The entire event was filled with child-like excitement, hope, and worry, not lasting for more than ten minutes or so. I felt the responsibility of thousands of lives begin to weigh down on me. I watched as bees flurried about coming in and out of the hive. I heard the excitement around and in the hive itself. I watched as something that I had built from a living thing came to life in a whole different way. I could not help wondering if the new hive was busily making the place its new home much in the same way a family might make a new house theirs. I couldn’t help wondering if they would be safe, be warm, secure in their new surroundings. I had readied the hive and our ½ acre of yard for the bees to the best of my ability. I had looked forward to this day for the months that I had waited for the package to come. I was nervously ecstatic, I was unbearably happy; I was fifty years old!

I was fifty years old with the glee of a small child. I have owned a small business, have a career and held a job my whole life and yet these bees were one of the most exciting events that I could remember. I must admit that the reason for getting bees in the first place was that I had found an old honey extractor from the 1920’s for a reasonable price and simply thought it to be an interesting piece of equipment.

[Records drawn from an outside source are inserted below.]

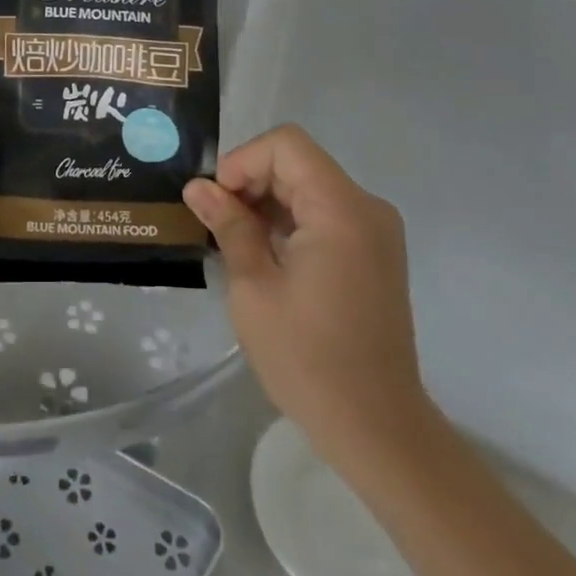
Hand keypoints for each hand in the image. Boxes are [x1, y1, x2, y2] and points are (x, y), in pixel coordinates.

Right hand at [183, 125, 431, 473]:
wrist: (377, 430)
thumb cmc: (308, 359)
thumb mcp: (254, 288)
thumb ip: (229, 226)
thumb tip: (198, 187)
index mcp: (342, 210)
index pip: (285, 145)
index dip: (243, 161)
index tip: (218, 202)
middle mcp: (366, 208)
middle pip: (298, 162)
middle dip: (251, 182)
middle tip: (217, 224)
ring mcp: (375, 232)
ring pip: (308, 186)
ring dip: (267, 202)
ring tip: (236, 242)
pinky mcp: (374, 254)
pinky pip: (324, 213)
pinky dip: (290, 220)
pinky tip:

But what is a honey extractor without bees to make honey? The following months of avid reading about bees and beekeeping hurriedly changed my attitude: I was taking on the responsibility of a society of animals.

The first day of being a beekeeper and I already owed the bugs a nod of gratitude! The day that I dumped the package into the hive I realized that the bees were much more than honey or even pollination of the garden, but they were the realization of a greater thing, a greater idea, a symbol of an ideal life. The bees reminded me that I was responsible for myself and in being responsible for myself, I was responsible for them. There are not many better lessons to learn, and what better way to learn such lessons than from a box of bugs!